3.2 All-Order Logarithmic Tests

• Lund-Tree Shapes (Global Observables): The showers are tested against NLL resummation results for observables like the sum and maximum of transverse momenta in the Lund plane. The results confirm that PanScales showers correctly predict the dead-cone suppression and the running coupling thresholds, achieving NLL accuracy for $\beta_{ps} = 0.5$ (PanLocal) and $\beta_{ps} < 1$ (PanGlobal).
• Non-Global Energy Flow: The accuracy is tested for energy flow into a rapidity slice, an observable sensitive to non-global logarithms (NGLs).
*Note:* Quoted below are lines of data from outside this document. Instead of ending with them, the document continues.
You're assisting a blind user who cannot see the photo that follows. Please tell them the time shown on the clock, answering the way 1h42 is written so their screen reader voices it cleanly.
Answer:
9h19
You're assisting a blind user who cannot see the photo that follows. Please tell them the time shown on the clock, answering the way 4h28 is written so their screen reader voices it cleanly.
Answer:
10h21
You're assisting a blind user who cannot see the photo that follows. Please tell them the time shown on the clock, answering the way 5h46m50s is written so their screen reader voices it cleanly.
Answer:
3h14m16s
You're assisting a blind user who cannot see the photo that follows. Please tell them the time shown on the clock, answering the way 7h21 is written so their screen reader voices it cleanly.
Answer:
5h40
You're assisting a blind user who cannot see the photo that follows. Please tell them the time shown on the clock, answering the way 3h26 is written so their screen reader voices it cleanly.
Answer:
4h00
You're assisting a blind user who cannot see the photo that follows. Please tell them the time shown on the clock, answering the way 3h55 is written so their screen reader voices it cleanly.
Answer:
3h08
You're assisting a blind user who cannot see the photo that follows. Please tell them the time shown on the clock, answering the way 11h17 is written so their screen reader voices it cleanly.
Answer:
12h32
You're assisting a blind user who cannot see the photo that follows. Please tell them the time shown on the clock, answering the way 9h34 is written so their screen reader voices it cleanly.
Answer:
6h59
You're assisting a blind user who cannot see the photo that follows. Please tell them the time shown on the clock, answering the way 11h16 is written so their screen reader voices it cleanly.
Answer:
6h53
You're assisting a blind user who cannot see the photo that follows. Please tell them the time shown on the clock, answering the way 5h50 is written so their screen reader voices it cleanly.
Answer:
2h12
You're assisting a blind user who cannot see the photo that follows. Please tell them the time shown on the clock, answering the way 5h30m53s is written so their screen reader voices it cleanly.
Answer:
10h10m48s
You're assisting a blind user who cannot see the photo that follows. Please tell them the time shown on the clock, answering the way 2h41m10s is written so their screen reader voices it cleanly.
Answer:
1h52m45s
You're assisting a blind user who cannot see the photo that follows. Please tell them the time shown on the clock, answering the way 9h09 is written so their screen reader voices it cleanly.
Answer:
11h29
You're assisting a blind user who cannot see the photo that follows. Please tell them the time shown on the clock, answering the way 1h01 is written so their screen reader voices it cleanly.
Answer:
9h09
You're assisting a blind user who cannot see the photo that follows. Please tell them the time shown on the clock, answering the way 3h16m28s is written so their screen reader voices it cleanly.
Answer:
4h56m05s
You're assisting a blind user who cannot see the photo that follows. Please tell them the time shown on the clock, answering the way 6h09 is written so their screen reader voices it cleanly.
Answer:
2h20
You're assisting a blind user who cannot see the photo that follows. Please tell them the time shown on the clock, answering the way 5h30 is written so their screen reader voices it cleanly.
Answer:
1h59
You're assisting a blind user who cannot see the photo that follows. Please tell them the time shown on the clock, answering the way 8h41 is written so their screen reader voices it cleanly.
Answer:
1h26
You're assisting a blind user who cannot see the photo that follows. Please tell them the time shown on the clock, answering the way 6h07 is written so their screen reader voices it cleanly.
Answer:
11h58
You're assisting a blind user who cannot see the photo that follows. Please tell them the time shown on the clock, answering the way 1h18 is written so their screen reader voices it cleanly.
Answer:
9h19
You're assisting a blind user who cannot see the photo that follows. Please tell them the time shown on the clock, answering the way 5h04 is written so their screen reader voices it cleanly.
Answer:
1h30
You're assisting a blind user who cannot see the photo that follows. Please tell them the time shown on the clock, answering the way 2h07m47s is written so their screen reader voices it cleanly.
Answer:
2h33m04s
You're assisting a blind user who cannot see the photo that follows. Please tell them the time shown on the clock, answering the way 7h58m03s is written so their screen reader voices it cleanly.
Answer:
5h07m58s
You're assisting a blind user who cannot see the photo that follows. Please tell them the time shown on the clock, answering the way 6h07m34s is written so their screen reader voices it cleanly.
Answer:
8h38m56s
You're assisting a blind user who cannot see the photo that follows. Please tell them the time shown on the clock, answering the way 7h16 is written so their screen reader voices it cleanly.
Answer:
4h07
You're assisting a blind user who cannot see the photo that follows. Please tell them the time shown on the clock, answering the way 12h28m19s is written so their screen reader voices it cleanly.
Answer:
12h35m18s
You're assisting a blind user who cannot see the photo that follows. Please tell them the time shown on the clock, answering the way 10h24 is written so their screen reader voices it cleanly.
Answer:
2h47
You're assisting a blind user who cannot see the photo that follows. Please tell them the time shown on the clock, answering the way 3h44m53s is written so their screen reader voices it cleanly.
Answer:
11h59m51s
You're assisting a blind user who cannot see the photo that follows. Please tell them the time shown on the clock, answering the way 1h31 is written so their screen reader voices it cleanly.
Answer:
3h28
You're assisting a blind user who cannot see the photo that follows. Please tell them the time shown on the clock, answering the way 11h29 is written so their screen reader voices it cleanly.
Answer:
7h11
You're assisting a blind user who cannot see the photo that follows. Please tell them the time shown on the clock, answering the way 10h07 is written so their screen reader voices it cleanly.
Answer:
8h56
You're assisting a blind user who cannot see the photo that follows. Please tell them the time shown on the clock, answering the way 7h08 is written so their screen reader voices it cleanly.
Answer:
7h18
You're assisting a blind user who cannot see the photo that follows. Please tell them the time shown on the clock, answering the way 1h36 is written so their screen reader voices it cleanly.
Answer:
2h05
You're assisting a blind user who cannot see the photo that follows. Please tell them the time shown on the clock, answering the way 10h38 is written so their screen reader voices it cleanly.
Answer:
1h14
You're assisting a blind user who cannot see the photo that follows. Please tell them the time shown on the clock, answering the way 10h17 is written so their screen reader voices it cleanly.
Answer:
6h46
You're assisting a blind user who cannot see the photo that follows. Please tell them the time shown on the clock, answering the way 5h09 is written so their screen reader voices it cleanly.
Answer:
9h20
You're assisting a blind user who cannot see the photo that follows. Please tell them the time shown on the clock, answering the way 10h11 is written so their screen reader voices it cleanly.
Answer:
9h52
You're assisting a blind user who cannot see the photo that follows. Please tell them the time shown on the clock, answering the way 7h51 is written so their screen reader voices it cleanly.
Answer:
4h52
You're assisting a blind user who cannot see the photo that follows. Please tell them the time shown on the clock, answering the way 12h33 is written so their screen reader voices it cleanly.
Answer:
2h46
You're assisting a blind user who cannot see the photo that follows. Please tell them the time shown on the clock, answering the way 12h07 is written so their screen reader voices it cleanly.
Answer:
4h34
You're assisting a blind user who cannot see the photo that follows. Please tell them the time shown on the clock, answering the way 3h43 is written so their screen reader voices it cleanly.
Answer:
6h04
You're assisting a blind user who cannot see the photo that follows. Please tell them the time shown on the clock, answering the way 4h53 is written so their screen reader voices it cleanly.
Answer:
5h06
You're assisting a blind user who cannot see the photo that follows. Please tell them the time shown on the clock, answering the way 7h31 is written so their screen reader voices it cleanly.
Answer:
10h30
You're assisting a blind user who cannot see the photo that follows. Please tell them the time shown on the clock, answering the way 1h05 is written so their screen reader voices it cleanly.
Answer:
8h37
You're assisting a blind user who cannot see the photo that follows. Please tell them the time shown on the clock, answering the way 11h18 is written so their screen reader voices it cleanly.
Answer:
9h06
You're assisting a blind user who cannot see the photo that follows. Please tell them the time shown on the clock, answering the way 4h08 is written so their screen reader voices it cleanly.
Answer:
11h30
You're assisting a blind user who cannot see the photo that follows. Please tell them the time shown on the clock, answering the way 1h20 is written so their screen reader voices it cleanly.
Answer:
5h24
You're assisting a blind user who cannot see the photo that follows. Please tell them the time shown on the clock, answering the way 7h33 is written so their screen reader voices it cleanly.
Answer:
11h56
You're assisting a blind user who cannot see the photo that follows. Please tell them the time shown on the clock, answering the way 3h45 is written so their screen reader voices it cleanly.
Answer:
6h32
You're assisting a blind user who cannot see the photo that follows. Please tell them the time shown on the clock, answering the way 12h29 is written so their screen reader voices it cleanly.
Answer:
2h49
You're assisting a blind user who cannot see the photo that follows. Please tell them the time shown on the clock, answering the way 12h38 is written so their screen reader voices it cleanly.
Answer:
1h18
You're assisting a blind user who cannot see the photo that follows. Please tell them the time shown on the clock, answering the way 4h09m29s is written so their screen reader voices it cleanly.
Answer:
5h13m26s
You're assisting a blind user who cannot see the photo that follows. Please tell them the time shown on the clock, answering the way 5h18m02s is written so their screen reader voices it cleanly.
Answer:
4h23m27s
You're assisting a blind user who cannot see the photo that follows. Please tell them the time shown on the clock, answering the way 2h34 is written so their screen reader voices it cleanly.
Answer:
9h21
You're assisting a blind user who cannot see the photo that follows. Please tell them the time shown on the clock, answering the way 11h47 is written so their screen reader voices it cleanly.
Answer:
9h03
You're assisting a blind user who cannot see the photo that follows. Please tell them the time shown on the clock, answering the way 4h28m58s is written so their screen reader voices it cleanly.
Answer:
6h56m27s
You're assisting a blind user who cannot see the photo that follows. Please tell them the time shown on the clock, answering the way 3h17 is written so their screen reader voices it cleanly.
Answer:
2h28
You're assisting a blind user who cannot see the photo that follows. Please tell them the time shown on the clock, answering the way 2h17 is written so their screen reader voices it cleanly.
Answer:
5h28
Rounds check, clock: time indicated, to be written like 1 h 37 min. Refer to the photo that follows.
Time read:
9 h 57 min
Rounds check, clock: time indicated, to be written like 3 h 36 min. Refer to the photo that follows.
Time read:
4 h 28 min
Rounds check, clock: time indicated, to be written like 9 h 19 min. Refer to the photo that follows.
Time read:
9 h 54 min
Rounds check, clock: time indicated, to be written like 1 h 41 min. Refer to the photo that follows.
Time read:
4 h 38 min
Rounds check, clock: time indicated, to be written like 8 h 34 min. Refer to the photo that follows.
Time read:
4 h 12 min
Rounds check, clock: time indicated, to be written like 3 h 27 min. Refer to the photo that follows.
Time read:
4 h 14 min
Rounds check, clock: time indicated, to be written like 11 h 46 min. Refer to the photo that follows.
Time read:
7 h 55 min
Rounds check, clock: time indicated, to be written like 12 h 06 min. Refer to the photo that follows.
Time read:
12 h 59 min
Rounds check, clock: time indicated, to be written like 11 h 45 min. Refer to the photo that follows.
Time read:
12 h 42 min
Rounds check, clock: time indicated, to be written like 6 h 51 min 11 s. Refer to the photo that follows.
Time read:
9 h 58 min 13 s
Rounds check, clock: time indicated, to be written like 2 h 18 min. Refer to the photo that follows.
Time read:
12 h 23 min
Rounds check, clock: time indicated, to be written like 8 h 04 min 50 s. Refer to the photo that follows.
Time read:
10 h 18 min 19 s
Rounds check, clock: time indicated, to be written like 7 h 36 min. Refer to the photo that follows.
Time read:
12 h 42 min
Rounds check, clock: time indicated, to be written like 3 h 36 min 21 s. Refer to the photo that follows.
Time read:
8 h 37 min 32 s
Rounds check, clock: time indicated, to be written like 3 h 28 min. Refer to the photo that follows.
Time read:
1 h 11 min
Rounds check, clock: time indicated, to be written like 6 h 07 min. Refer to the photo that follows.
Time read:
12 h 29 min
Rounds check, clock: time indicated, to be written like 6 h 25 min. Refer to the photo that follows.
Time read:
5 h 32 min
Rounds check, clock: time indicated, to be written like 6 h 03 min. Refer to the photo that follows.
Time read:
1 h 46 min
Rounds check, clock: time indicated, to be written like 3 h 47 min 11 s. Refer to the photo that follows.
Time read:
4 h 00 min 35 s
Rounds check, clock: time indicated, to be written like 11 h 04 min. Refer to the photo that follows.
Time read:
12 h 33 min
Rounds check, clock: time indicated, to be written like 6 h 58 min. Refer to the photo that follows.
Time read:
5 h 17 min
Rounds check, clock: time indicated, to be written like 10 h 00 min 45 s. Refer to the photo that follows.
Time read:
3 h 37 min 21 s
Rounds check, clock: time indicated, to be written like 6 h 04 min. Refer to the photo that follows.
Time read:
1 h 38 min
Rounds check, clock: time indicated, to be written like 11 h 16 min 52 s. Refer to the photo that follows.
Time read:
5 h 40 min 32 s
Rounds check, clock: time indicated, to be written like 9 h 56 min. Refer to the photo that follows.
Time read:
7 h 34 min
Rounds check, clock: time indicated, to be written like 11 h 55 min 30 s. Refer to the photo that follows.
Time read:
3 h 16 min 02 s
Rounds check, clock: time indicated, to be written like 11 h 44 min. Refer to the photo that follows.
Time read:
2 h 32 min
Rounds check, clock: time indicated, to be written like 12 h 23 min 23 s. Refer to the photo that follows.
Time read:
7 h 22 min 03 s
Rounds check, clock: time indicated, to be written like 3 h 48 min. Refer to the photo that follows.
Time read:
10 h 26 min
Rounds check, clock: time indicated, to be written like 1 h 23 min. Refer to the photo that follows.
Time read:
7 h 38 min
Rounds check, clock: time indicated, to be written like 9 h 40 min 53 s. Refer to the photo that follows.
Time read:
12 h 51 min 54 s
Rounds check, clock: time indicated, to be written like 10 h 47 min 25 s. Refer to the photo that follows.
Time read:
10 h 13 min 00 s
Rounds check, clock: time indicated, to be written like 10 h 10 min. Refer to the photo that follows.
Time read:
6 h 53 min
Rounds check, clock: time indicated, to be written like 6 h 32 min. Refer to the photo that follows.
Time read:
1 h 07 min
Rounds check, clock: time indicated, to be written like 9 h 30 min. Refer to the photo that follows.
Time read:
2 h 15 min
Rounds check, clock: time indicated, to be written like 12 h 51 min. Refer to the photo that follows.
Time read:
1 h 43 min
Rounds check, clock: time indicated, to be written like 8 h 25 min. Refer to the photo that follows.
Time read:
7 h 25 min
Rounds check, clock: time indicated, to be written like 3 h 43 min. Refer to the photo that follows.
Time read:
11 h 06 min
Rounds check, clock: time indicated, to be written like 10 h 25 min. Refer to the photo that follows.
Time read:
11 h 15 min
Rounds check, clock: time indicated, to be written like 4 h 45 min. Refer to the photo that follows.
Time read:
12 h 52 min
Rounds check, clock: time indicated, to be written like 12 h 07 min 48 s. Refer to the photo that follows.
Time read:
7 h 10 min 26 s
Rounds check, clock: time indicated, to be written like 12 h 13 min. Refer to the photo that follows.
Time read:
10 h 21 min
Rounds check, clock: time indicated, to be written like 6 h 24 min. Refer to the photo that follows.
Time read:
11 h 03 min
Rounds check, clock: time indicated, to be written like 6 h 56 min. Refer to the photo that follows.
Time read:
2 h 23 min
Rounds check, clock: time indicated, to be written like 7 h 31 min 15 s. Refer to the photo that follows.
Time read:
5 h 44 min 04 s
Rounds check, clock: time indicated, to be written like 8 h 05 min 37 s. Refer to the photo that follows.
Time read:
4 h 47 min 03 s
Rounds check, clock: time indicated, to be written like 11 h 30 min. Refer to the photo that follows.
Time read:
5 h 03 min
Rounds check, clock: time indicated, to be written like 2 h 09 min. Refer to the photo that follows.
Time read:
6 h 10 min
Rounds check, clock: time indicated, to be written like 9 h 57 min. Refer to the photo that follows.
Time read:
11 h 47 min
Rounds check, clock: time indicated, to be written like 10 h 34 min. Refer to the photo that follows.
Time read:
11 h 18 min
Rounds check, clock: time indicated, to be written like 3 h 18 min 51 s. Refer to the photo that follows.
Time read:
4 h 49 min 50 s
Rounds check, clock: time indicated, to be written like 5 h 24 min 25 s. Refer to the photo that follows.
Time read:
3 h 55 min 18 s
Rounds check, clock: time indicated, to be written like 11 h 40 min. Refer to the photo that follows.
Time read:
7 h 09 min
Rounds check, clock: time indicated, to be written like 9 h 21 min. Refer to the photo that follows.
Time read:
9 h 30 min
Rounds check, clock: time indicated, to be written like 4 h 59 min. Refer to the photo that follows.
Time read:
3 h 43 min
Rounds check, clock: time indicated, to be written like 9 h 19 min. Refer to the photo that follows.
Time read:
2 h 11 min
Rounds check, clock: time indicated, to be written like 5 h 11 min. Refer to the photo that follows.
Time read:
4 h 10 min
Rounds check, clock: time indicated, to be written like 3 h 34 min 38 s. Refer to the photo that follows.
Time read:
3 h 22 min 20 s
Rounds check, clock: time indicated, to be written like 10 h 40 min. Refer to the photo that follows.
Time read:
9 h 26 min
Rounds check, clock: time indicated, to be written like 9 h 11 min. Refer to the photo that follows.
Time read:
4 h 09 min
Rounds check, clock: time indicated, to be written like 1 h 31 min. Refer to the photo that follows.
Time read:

The showers reproduce the analytic resummation results (including mass thresholds in the coupling) perfectly, demonstrating that the full structure of the massive eikonal factor is correctly captured.
• Lund Subjet Multiplicity: Tests for the number of subjets above a $k_t$ cutoff show agreement with Next-to-Double Logarithmic (NDL) analytic calculations for both light- and heavy-quark initiated jets.

3.3 Phenomenological Studies

Using LEP data ($Z$-peak events), the authors compare the showers to experimental measurements:

• $b$-quark Fragmentation Function: The massive showers correctly predict the harder fragmentation pattern (higher average $x_B$) observed in data, whereas massless showers fail to reproduce the shape, pushing the average to lower values.
• Total Jet Broadening: The massive showers show improved agreement with data around the scale $B_T \approx m_b/Q$, where mass effects suppress radiation, compared to massless variants.

4. Significance and Claims

The paper claims to present the first final-state parton showers that demonstrably account for NLL logarithmic terms associated with non-zero quark masses.

Key contributions include:

1. Systematic Framework: A unified approach to capture mass effects across different observable classes (global, non-global, and multiplicity) while preserving the high logarithmic accuracy (NNLL/NNDL) of the underlying massless showers.
2. Validation: Rigorous validation through fixed-order tests up to $\mathcal{O}(\alpha_s^2)$ and all-order comparisons to analytic resummations, confirming the correct treatment of dead-cone suppression, flavor thresholds, and spin correlations.
3. Phenomenological Impact: Demonstration that mass corrections are crucial for describing $b$-quark fragmentation functions and that the new showers provide a better description of LEP data than massless alternatives.
4. Public Availability: The showers are implemented in the PanScales code (v0.4.0) and interfaced with Pythia 8 for hadronization.

The authors note that while the current implementation achieves NLL accuracy, it does not capture non-global logarithms in a simplified "dead-cone veto" model (discussed in Appendix C), highlighting the necessity of their full kinematic and probabilistic formulation. Future work is identified as extending these algorithms to initial-state radiation and implementing higher-order ingredients with full mass effects.